Structure-aware pattern validation
Pattern confirmation is based on price swings, structure continuity, and Fibonacci alignment, helping reduce distorted or forced patterns.
Strategy-based execution
Unlike indicator-only ABCD tools that only visualize patterns, this script uses strategy.entry and strategy.exit, enabling full backtesting and performance analysis.
Confluence-driven entries
Trade entries can require multiple confirmation layers beyond the pattern itself, helping reduce low-quality signals and overtrading.
Integrated risk management
Stop Loss, Take Profit, and optional trailing logic are applied consistently for both long and short positions.
Non-repainting design
Pattern detection and entries rely on confirmed bars (barstate.isconfirmed) and higher-timeframe data with lookahead_off, ensuring signals do not repaint historically.
Improved and controlled visualization
Pattern drawings, projections, and entry markers are managed with strict object limits to comply with TradingView performance and publishing requirements.
How to use
Add the strategy to a chart and select a symbol and timeframe.

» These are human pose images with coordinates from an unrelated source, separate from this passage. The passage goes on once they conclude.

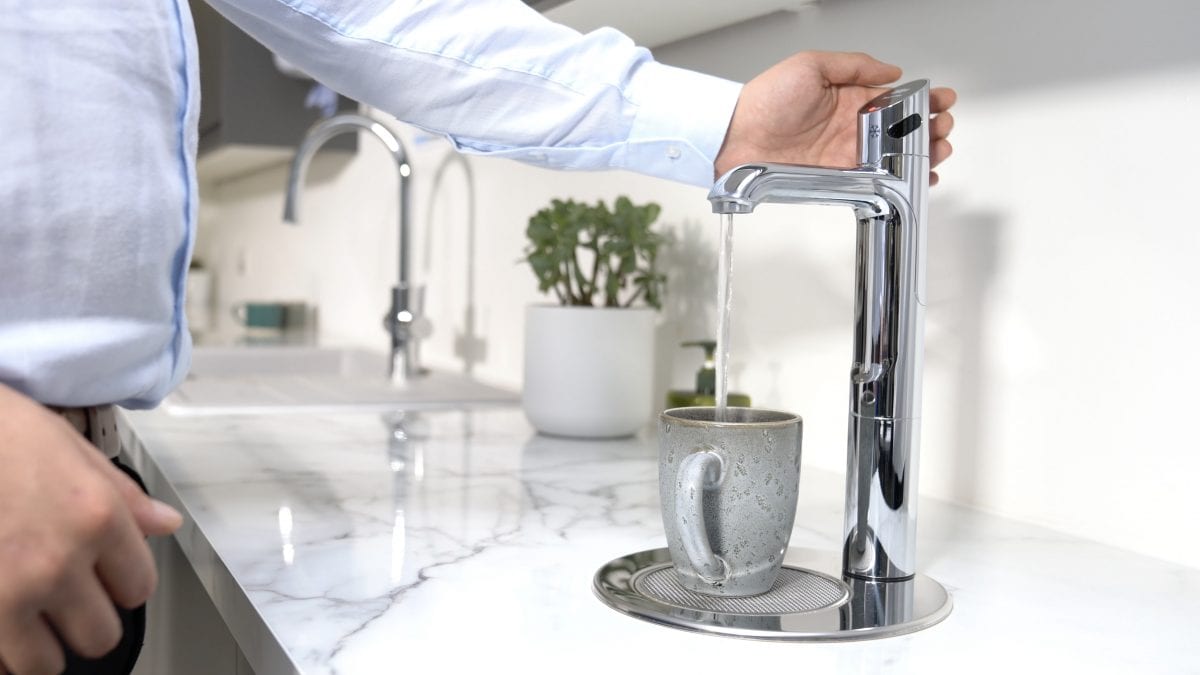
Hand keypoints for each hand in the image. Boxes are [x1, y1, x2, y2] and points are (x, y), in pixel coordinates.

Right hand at [0, 384, 181, 674]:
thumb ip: (121, 495)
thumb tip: (166, 524)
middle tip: (64, 599)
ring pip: (46, 663)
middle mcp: (58, 562)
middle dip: (85, 620)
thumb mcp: (67, 446)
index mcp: (95, 517)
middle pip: (100, 635)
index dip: (121, 584)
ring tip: (26, 614)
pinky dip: (0, 648)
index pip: (138, 587)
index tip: (104, 578)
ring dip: (39, 644)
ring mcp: (8, 593)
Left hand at [714, 51, 956, 184]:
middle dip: (931, 128)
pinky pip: (879, 180)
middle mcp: (852, 126)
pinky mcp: (841, 177)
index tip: (942, 99)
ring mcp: (848, 153)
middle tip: (943, 127)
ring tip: (939, 150)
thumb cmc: (765, 100)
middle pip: (904, 129)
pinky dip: (903, 181)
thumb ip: (854, 65)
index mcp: (849, 97)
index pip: (897, 97)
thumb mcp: (811, 65)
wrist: (737, 138)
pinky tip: (919, 177)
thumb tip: (891, 71)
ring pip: (897, 156)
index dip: (923, 99)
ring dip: (923, 154)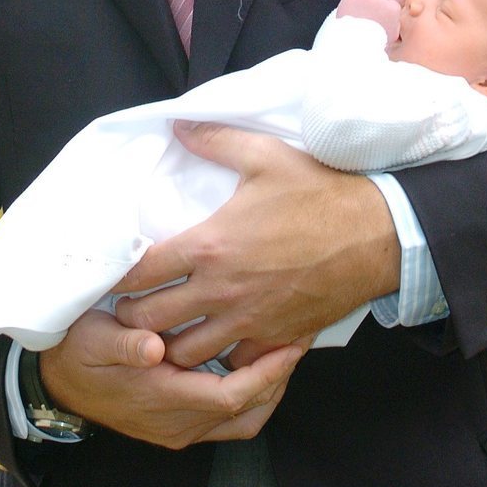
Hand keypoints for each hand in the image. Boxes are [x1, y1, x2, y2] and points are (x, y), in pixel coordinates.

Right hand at [38, 309, 303, 448]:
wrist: (57, 382)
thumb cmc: (80, 351)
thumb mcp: (96, 338)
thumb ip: (126, 342)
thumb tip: (154, 346)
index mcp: (163, 398)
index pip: (232, 396)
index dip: (267, 372)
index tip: (291, 342)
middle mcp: (177, 422)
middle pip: (248, 412)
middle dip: (278, 379)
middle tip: (299, 340)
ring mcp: (178, 428)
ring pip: (242, 421)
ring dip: (268, 390)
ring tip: (284, 352)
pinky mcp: (178, 424)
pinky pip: (228, 419)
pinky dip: (249, 396)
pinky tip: (254, 364)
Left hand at [113, 121, 399, 368]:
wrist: (374, 234)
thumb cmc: (319, 193)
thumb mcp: (264, 155)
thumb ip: (215, 140)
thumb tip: (178, 125)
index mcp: (210, 245)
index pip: (143, 272)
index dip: (119, 276)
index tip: (112, 273)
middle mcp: (221, 291)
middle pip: (152, 321)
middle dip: (133, 316)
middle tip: (129, 306)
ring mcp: (248, 320)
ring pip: (187, 353)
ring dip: (170, 343)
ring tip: (165, 329)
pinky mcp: (274, 338)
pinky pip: (233, 362)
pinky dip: (218, 358)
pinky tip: (216, 339)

Enable or disable filters under “Entry Filters (Confluence)”.
Configure Stop Loss, Take Profit, and trailing behavior under “TP/SL”.
Use pattern drawings and entry markers as visual and analytical confirmation, not as standalone trade signals.
Important notes
This script is provided for educational and research purposes only.
It does not provide financial or investment advice.
No profitability or performance is implied or guaranteed.
Past performance does not indicate future results.
Always test across multiple markets and timeframes and apply proper risk management.
Credits
ABCD Harmonic Pattern: Harmonic trading principles as formalized by Scott M. Carney.
Conceptual inspiration: Educational ABCD pattern logic shared by @theEccentricTrader on TradingView.
Pattern reconstruction, strategy logic, and risk management: Independent development.